Lens 14 · Management Questions (ordered by information value)
- Tariffs are guided at 210–220 bps (ag) and ~600 bps (construction) of margin drag — what share of that is structurally mitigable via sourcing/footprint, on what timeline, and what's left as a permanent cost?
- On precision ag and autonomy, where do you concede Deere leads, and what is the specific, dated roadmap to close the gap — given Raven, Monarch and Bennamann were just impaired?
- What is your honest read on the NA large-ag cycle — is Q1'26 a trough that recovers in 2027, or a plateau? What leading indicators (order books, used-equipment prices, farm cash receipts) are you watching?
- The PSU dual-threshold was removed for 2025–2027 — defend the alignment: why should shareholders accept loosened performance hurdles during a downturn?
- South America credit — past-due jumped to 3.1% and you added a $131M Brazil reserve. How deep does this go, and at what farm-income level do FS losses become material to the consolidated P&L?
- Inventory built $583M in Q1'26 into a downturn just after remediating an inventory-control material weakness — what is your confidence there is no write-down coming, and how do you reconcile the build with "production below retail"?
- What is the through-cycle industrial EBIT margin you are managing to, and what gets you from 4.3% (FY25) back to and beyond the 8.2% of FY24?
- Capital allocation priority at sub-$11 — buyback (below $10 in Q4'25) vs deleveraging vs precision-ag investment vs M&A. What's the ranking and why?
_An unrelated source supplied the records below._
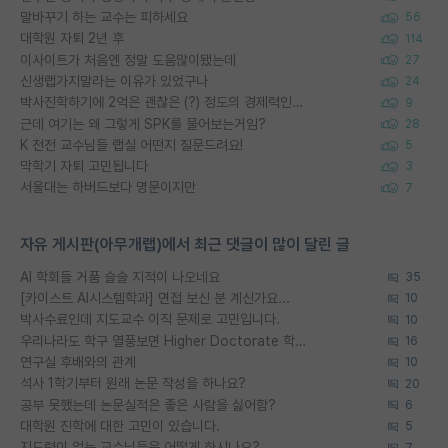
말바꾸기 하는 교수는 피하세요
56
대학원 자퇴 2년 후
114
이사이트가 처음엔 정말 도움많이됐는데
27
신생랩가지말라는 이유가 있었구나
24
박사진학하기에 2억은 괜찮은 (?) 정도의 경제력인가요
9
근데 여기는 왜 그렇게 SPK를 물어보는거임?
28
K 전전 교수님들 랩실 어떤지 질문드려요!
5
막학기 자퇴 고민됩니다
3
서울대는 하버드보다 명문이지만
7
자유 게시판(아무개랩)에서 최근 댓글이 많이 달린 글
AI 학회들 거품 슬슬 지적이 나오네요
35
[카이스트 AI시스템학과] 면접 보신 분 계신가요...
10
박사수료인데 지도교수 이직 문제로 고민입니다.
10
우리나라도 학구 열풍보면 Higher Doctorate 학위가 필요하다고 봅니다.
16
연구실 후배와의 관계
10
석사 1학기부터 원래 논문 작성을 하나요?
20
공부 못했는데 논문실적은 좋은 사람을 싫어함?
6
대학원 진학에 대한 고민이 있습니다.
5
지도력이 없는 교수님들은 어떻게 하시나요?
7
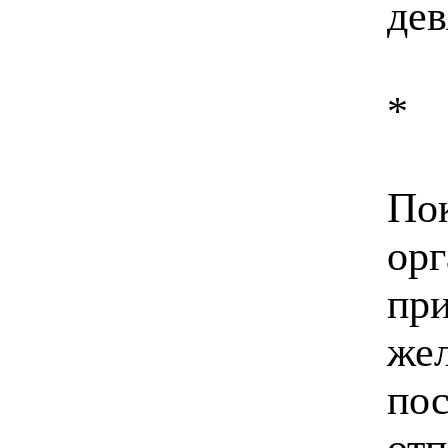
дев
*
По
орг
при
жел
по
отп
- What is the recurring (data/software/connectivity) revenue today, its growth, and where can attach rates realistically go versus Deere's?
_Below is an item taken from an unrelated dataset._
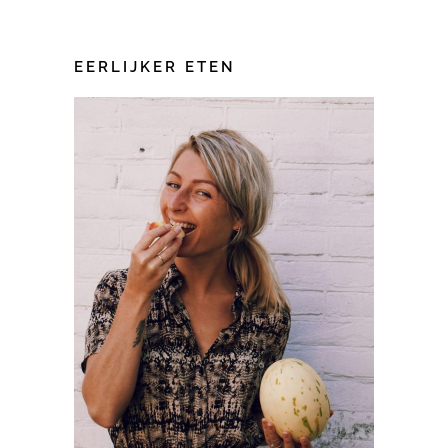
EERLIJKER ETEN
- EMEA grew +8% in ag while NA fell 26% — is that a durable share/mix shift or a timing artefact, and how do you protect EMEA?
- Construction is lossmaking (−$28M EBIT in Q1'26) — what is the path to acceptable returns, and is it strategically core or a candidate for restructuring/divestiture?
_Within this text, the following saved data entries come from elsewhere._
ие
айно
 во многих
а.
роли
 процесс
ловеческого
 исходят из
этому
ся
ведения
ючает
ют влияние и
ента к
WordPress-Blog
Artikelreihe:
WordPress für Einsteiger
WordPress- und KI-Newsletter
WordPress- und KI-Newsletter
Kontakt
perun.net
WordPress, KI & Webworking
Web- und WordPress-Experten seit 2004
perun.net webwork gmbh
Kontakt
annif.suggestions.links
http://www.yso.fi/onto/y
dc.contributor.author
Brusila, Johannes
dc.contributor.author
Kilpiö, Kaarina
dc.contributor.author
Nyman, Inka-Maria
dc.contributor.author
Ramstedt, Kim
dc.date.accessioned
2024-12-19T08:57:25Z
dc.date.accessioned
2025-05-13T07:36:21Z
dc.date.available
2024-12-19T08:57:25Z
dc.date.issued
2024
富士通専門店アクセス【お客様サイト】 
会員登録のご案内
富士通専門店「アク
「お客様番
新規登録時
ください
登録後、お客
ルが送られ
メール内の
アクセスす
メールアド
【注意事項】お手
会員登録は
- The leadership team turned over almost entirely in 2024–2025 (including a CLO from Nikola) — what is the cultural and governance through-line you are building?
- How exposed is the captive finance book ($28.6B managed) to a prolonged farm-income downturn, and what is the stress-loss scenario you run internally?
- Right-to-repair — you signed an MOU while Deere fights the FTC. Quantify the parts/service margin and data-strategy implications of opening up repair.
- What is the single assumption in your FY2026 guidance most likely to be wrong, and in which direction?